* [What you should do]: Transcribe the text lines of all the records below exactly, leaving out the picture entries.

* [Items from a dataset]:
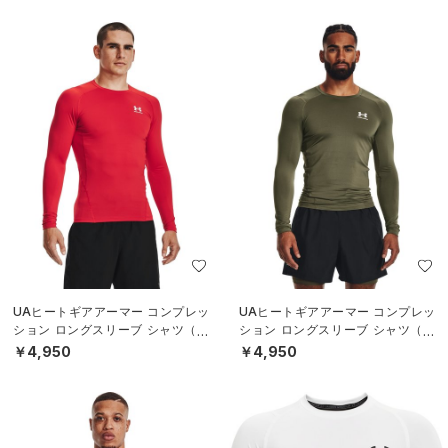
UAヒートギアアーマー コンプレッ
UAヒートギアアーマー コンプレッ
ション ロングスリーブ シャツ（ト
ション ロングスリーブ シャツ（ト
レーニング/MEN）
レーニング/MEN）
￥4,950
￥4,950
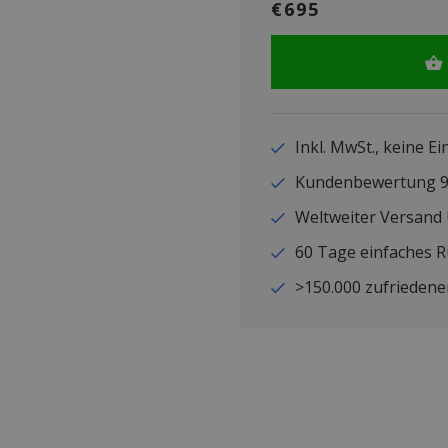
€695
Inkl. MwSt., keine E
Kundenbewertung
Weltweiter Versand
60 Tage einfaches 
>150.000 zufriedene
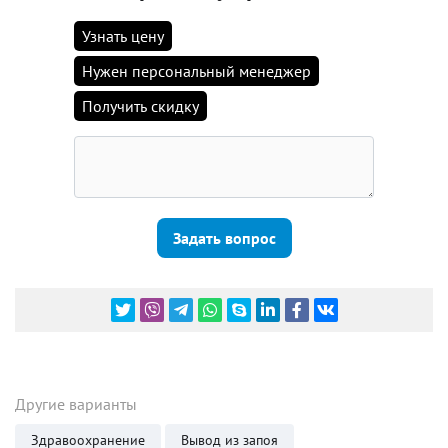
Узнать цену
Нужен персональный менеджер
Получить скидку
Задать вопрос
Другие варианты
Здравоохранение
Вывод из запоя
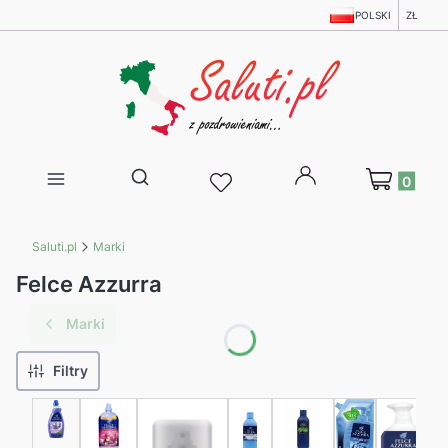
POLSKI
ZŁ
Produkty w 
Otwórz wyszukiwarkę
Saluti.pl
Marki
Felce Azzurra
Marki
Filtry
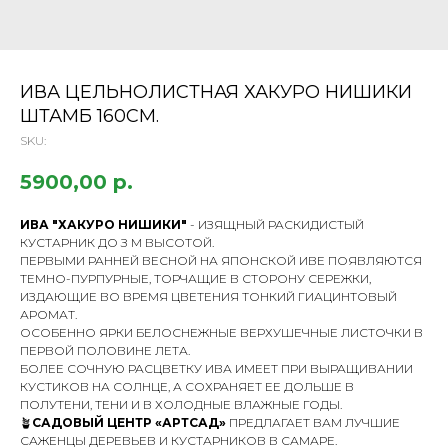
ИВА ЦЕЛЬНОЛИСТНАЯ ХАКУРО НИШИКИ
ШТАМБ 160СМ.
SKU:
5900,00
р.
ИВА "ХАКУРО НИШИКИ"
- ИЗЯЩНЫЙ РАСКИДИСТЫЙ
КУСТАРНИК ДО З М ВЫСОТОЙ.
ПЕРВЫМИ РАННЕЙ ВЕСНОЙ НА ЯПОНСКОЙ ИВЕ ПОЯВЛЯЮТСЯ
ТЕМНО-ПУРПУРНЫЕ, ТОРЧАЩИЕ В СТОРОНУ СЕРЕЖКИ,
ИЗДАЮЩИЕ ВО ВРЕМЯ ЦВЕТЕНИЯ ТОНКИЙ ГИАЦИНТОВЫЙ
АРОМАТ.
ОСОБЕННО ЯРКИ БЕЛОСНЕЖНЫЕ ВЕРХУШЕЧНЫЕ ЛИСТОЧКИ В
ПЕРВОЙ ПОЛОВИНЕ ЛЕТА.
БОЛЕЕ СОЧНУЮ РАСЦВЕТКУ ИВА ИМЕЕТ ПРИ ВЫРАЩИВАНИИ
КУСТИКОВ НА СОЛНЦЕ, А СОХРАНЯЕТ ЕЕ ДОЛЬШЕ В
ПОЛУТЕНИ, ТЕНИ И В ХОЛОДНЫЕ ВЛАЖНЫЕ ГОДЫ.
🪴
САДОВЫЙ ЦЕНТР «АРТСАД»
ПРЕДЛАГАЕТ ВАМ ЛУЧШИЕ
САЖЕНЦЫ ДЕРЕВЬЕВ И КУСТАРНИКОВ В САМАРЕ.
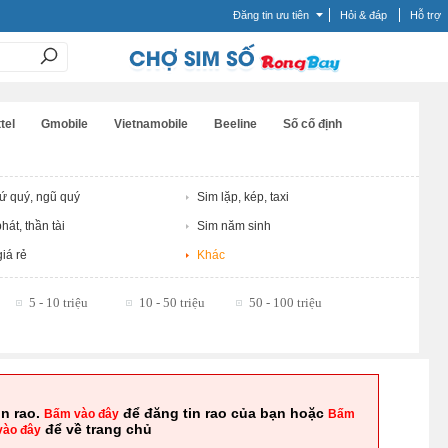
Đăng tin ưu tiên
Hỏi & đáp
Hỗ trợ
tel
Gmobile
Vietnamobile
Beeline
Số cố định
tứ quý, ngũ quý
Sim lặp, kép, taxi
hát, thần tài
Sim năm sinh
iá rẻ
Khác
5 - 10 triệu
10 - 50 triệu
50 - 100 triệu
in rao.
để đăng tin rao của bạn hoặc
Bấm vào đây
Bấm
để về trang chủ
vào đây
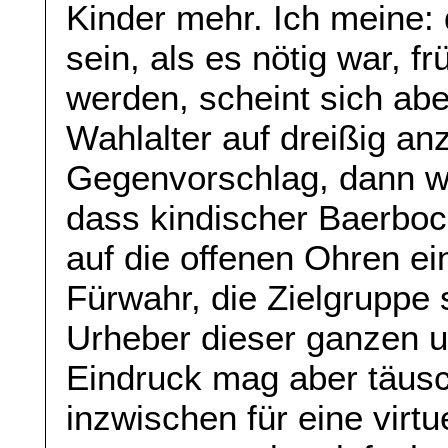
Kinder mehr. Ich meine:
sein, als es nötig war, f
werden, scheint sich ab
Wahlalter auf dreißig a
Gegenvorschlag, dann w
dass kindischer Baerboc
auf die offenen Ohren ei
Fürwahr, die Zielgruppe 
Urheber dieser ganzen u
Eindruck mag aber täusc
inzwischen für eine virt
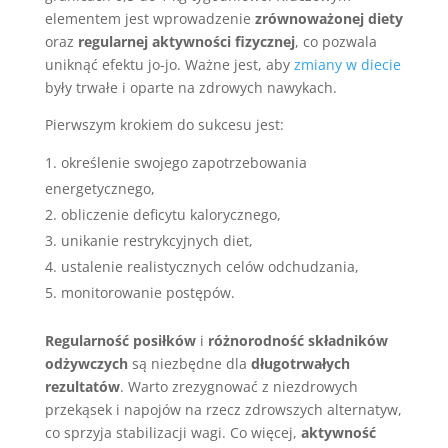
elementem jest wprowadzenie
zrównoważonej diety
oraz
regularnej aktywności fizycznej
, co pozwala
uniknąć efektu jo-jo. Ważne jest, aby
zmiany w diecie
były trwałe i oparte na zdrowych nawykach.
Pierwszym krokiem do sukcesu jest:
określenie swojego zapotrzebowania
energetycznego,
obliczenie deficytu kalorycznego,
unikanie restrykcyjnych diet,
ustalenie realistycznych celów odchudzania,
monitorowanie postępów.
Regularność posiłków
i
różnorodność składników
odżywczych
są niezbędne dla
długotrwałych
rezultatów
. Warto zrezygnować z niezdrowych
przekąsek i napojów na rzecz zdrowszych alternatyw,
co sprzyja stabilizacji wagi. Co więcej,
aktywność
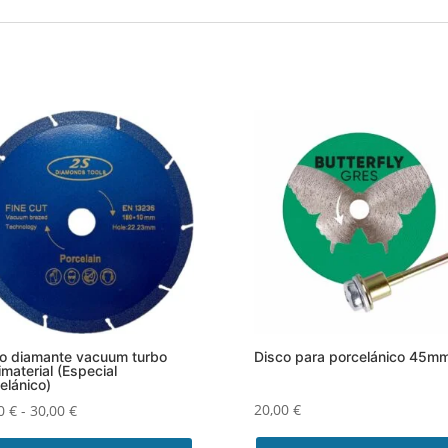
o diamante vacuum turbo
Disco para porcelánico 45m
imaterial (Especial
elánico)
Rango
20,00
€
00
€
-
30,00
€
de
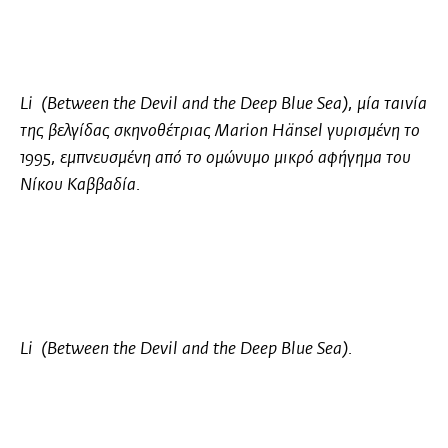
Li (Between the Devil and the Deep Blue Sea
), μία ταινία
της βελγίδας σκηνοθέτριας
Marion Hänsel
γυρισμένη το
1995, εμπνευσμένη από το ομώνυμο μικρό αφήγημα του
Νίκου Καββαδία.
Li (Between the Devil and the Deep Blue Sea).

* [Answer for the task]:
UAヒートギアアーマー コンプレッ
UAヒートギアアーマー コンプレッ
ション ロングスリーブ シャツ（ト
ション ロングスリーブ シャツ（ト
レーニング/MEN）
レーニング/MEN）
￥4,950
￥4,950
€695
Inkl. MwSt., keine E
Kundenbewertung
Weltweiter Versand
60 Tage einfaches 
>150.000 zufriedene
Узнать цену
Нужен персональный менеджер
Получить скидку
Задать вопрос
Другие варианты
Здравоохранение
Вывод из запоя
POLSKI
ZŁ
Produkty w 
Otwórz wyszukiwarkę
Saluti.pl
Marki
Felce Azzurra
Marki
Filtry
ИВА ЦЕЛЬНОЛИСТНАЯ ХАКУРО НИШИКИ
ШТАМБ 160СМ.
SKU:
5900,00
р.
ИВА "ХАКУРО НИШИКИ"
- ИЗЯЩНЫЙ РАСКИДИСТЫЙ
КУСТАРНИК ДО З М ВЫСОТОЙ.
ПЕРВЫМИ РАННЕЙ ВЕСНОЙ НА ЯПОНСКОЙ ИВЕ ПОЯВЛЯЮТСЯ
ТЕМНО-ПУРПУРНЫЕ, ТОРЧАЩИЕ В СТОРОНУ СЕРЕЖКИ,
ИЗДАЮЩИЕ ВО ВРЕМЯ ЦВЕТЕНИЯ ТОНКИЙ ГИАЦИНТОВЫЙ
АРОМАТ.
ОСОБЕННО ЯРКИ БЕЛОСНЕЖНЫЕ ВЕРХУШЕЧНЫЕ ЛИСТОЧКИ В
ПЕРВОЙ ПОЛОВИНЕ ЛЕТА.
БОЛЕЕ СОЧНУЮ РАСЦВЕТКУ ИВА ИМЕЕТ ПРИ ВЫРАЩИВАНИИ
КУСТИКОВ НА СОЛНЦЕ, А СОХРАНЯЕТ ЕЕ ДОЛЬШЕ В
ПОЛУТЕНИ, ТЕНИ И В ХОЛОДНЫЕ ВЛАЖНЫЕ ГОДЫ.
🪴
САДОВЫЙ ЦЕНТР «АРТСАД»
ПРЕДЛАГАЕТ ВАМ ЛУЧШИЕ
САЖЕНЦЫ ДЕРЕВЬЕВ И КУСТАРНИКОВ В САМАРЕ.
Đăng tin ưu tiên
Hỏi & đáp
Hỗ trợ
tel
Gmobile
Vietnamobile
Beeline
Số cố định
tứ quý, ngũ quý
Sim lặp, kép, taxi
hát, thần tài
Sim năm sinh
iá rẻ
Khác
5 - 10 triệu
10 - 50 triệu
50 - 100 triệu
in rao.
để đăng tin rao của bạn hoặc
Bấm vào đây
Bấm
để về trang chủ
vào đây
Kinder mehr. Ich meine:
sein, als es nötig war, f
werden, scheint sich ab
Wahlalter auf dreißig a
Gegenvorschlag, dann w
dass kindischer Baerboc
auf die offenen Ohren ei
Fürwahr, die Zielgruppe 
Urheber dieser ganzen u
Eindruck mag aber täusc
inzwischen für eine virt
elementem jest wprowadzenie
zrównoważonej diety
oraz
regularnej aktywności fizycznej
, co pozwala
uniknąć efektu jo-jo. Ważne jest, aby
zmiany w diecie
były trwałe i oparte na zdrowych nawykach.
Pierwszym krokiem do sukcesu jest:
określenie swojego zapotrzebowania
energetycznego,
obliczenie deficytu kalorycznego,
unikanie restrykcyjnych diet,
ustalenie realistycznych celów odchudzania,
monitorowanie postępów.
Regularność posiłków
i
różnorodność składników
odżywczych
są niezbędne dla
długotrwałych
rezultatów
. Warto zrezygnować z niezdrowych
przekąsek i napojów na rzecz zdrowszych alternatyw,
co sprzyja stabilizacji wagi. Co więcej,
aktywność
o diamante vacuum turbo
Disco para porcelánico 45m
imaterial (Especial
elánico)
Rango
20,00
€
00
€
-
30,00
€
de
Li (Between the Devil and the Deep Blue Sea
), μία ταινία
της βελγίδας σκηνοθέτριας
Marion Hänsel
γυρισμένη το
1995, εμπνευσμένη από το ομώνυμο μικρό αφήγημα του
Νίκου Καββαδία.
Li (Between the Devil and the Deep Blue Sea).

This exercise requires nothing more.